***** Исходный текст

Мораль: небесное и земное

Как соотносятся трансцендентное и имманентное? Подобного рода вопрос может рассматриваться в разных плоскостях и аспектах, в зависимости от контекстуальной определенности трансцендентного и имманентного. Для метафизики истории этот вопрос приобретает особую остроту в связи с тем, что ее собственная предметная область двойственна и противоречива: как метафизика, она направлена на постижение трансцендентного, но как метафизика истории, она должна установить то, каким образом первые начала и высшие причины задействованы в имманентной человеческому действию миру истории. Представление о неизменности трансцендентных начал бытия, выступающее исходным допущением христианской теологии, классической метафизики и классической же науки (в той мере, в какой последняя вообще говорит о бытии), доставляет немало проблем при попытке выяснить причину, в соответствии с которой сущее, соотнесенное с бытием как со своей основой, не покоится как последнее в некоей неизменности ставшего, а изменяется в становлении. Почему же сущее пре-бывает в становлении, а не «есть» как ставшее? По-видимому, существует какая-то причина того, что «быть» означает «быть в становлении», а то, что перестало становиться, у-с-покоилось, то и перестает «быть».

Целью статьи является разрешение проблемы соотношения трансцендентного (бытия) и имманентного (сущего) на примере вопроса об исторических трансформациях морали.

Ф.А. Моллер. Иоанн Богослов, проповедующий на о. Патмос во время вакханалий

Как цитировать:
Халапсис А.В. Мораль: трансцендентная основа и исторические трансформации (метафизический аспект) / Алексей Владиславович Халапсис // Філософія, культура, життя. — 2008. — Спеціальний випуск. — С. 47—53.
APA Style:
Халапсис, А. В. (2008). Мораль: трансцендентная основа и исторические трансформации (метафизический аспект). Філософія, культура, життя (Спеціальний випуск), 47—53.

Проблема соотношения трансцендентного и имманентного, бытия и сущего, постоянства и становления – это одна из основных и давних тем метафизики. Любой возможный здесь ответ окажется предпосылкой и основой для дальнейших рассуждений, но сам по себе он не может быть обоснован средствами самой метафизики. Впрочем, подобная познавательная ситуация (после Курта Гёделя это уже не вызывает сомнений) характерна для любой области знания, в связи с чем и выдвигаются принцип дополнительности и требование междисциплинарности, ведь многие проблемы в сущности своей оказываются общими для нескольких предметных сфер, поэтому опыт совместного их решения может оказаться важным для каждой из них. Но общая проблема имеет свою специфику в каждой локальной предметной области, поэтому ее формулировки, а, стало быть, и контекстуальное поле дискурса, в рамках которого идет ее обсуждение, заведомо будут разными.

**********

# Задание 1:
Ответьте по тексту о морали на три вопроса:
(a) Какова цель статьи?
(b) В каком году и в каком издании она опубликована?
(c) Какой принцип и какое требование выдвигаются в связи с описанной познавательной ситуацией?
# Задание 2:
Кратко перескажите абзац текста о морали, который начинается словами «Проблема соотношения трансцендентного и имманентного», сохранив его основные факты.
# Задание 3:
Продолжите текст о морали после его последнего предложения.

***** Исходные данные

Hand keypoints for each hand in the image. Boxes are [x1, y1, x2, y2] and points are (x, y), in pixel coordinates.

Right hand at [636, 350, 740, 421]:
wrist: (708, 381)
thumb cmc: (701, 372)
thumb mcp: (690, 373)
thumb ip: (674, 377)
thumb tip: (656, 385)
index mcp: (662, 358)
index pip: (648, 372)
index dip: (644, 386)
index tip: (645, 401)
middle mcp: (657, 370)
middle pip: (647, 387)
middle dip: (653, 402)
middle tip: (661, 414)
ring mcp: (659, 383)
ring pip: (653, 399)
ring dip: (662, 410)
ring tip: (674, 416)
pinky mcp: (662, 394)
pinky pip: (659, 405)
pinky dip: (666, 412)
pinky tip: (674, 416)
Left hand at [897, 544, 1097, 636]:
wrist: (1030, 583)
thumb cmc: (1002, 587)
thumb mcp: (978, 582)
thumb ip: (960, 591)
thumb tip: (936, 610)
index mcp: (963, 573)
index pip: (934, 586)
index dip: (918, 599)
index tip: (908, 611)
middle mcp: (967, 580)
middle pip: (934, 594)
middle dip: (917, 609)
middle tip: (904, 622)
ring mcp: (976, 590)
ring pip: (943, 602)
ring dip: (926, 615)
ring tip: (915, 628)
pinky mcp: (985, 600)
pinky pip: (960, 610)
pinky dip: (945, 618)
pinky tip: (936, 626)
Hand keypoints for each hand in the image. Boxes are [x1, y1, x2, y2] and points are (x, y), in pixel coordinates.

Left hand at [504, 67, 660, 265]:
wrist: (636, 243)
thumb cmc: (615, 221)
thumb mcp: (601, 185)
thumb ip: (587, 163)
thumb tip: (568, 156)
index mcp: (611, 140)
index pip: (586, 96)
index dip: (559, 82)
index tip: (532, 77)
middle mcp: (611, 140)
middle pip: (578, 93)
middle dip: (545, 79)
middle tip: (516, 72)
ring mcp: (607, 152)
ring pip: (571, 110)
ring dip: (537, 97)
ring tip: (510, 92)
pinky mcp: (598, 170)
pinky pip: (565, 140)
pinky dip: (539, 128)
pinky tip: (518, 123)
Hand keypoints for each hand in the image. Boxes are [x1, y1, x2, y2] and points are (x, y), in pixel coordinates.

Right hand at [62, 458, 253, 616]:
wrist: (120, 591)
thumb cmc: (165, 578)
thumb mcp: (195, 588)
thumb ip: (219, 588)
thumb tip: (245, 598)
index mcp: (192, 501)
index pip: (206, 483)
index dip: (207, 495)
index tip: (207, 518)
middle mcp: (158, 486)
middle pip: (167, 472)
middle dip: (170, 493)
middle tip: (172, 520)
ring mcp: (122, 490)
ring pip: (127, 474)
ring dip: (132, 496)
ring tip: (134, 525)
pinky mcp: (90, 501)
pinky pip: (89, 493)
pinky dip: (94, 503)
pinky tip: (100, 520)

**********

# Ответ 1:
(a) Разрешить проблему соотношения трансцендентного (бытия) и имманентного (сущего) на примере вопроса об исторических трансформациях морали.
(b) В 2008 году, в журнале «Філософія, культура, життя» (специальный выпуск, с. 47—53).
(c) Принцип дополнительности и требование междисциплинарности.

# Ответ 2:
Соотношение трансцендентного и имманентного, бытия и сущего, постоянства и становления — одна из основных и давних тем метафизики. Любой ответ на этот вопрос становится основой дальнейших рассуждений, но средствами самой метафизики его обосновать нельзя. Такая ситуация характерна для любой области знания, поэтому выдвигаются принцип дополнительности и требование междисциплинарности: многие проблемы общие для нескольких предметных сфер. При этом в каждой области общая проблема имеет свою специфику, поэтому её формулировки и контекст обсуждения будут разными.

# Ответ 3:
Когда речь заходит о междисциплинарном синтезе, практически всегда подразумеваются возможности синтеза познавательных возможностей разных научных дисциплин. В большинстве случаев это вполне логично и целесообразно (другой уже вопрос заключается в том, насколько корректно, удачно и эвристически перспективны конкретные реализации такого замысла). Но проблематика метафизики имеет такой характер, что не всегда ограничение только сферой научного знания будет оправданным. Поскольку вопрос о соотношении бытия и сущего ближе всего перекликается не с проблемами тех или иных наук, а с вопросами теологическими, следует попытаться, оставаясь в познавательных рамках метафизики, посмотреть на проблему глазами теологии.

В теологическом дискурсе указанная проблема будет иметь, конечно, несколько иной вид. Ее можно сформулировать следующим образом. Заложена ли изменчивость мира, который создает неизменный Бог, в Плане или же это происходит вследствие неза-план-ированных обстоятельств (грехопадение как результат злоупотребления свободой воли и т.д.)? Подобные вопросы имеют все шансы вылиться в чистейшую спекуляцию, если их вовремя не перевести в более, так сказать, практическую область, в данном случае – в область морали, увязав их с проблемой ее (морали) исторических трансформаций, где как раз и возникает напряжение между трансцендентным и имманентным. Нельзя отрицать факта время от времени происходящих изменений моральных норм даже тех обществ, которые считают себя вполне религиозными, но как этот факт соответствует сути религии (чтобы не слишком удаляться от темы, буду говорить только о христианской религии)? Считать ли исторические изменения морали признаком «упадка нравов» и «испорченностью человечества», или же эти изменения, так сказать, онтологически неизбежны?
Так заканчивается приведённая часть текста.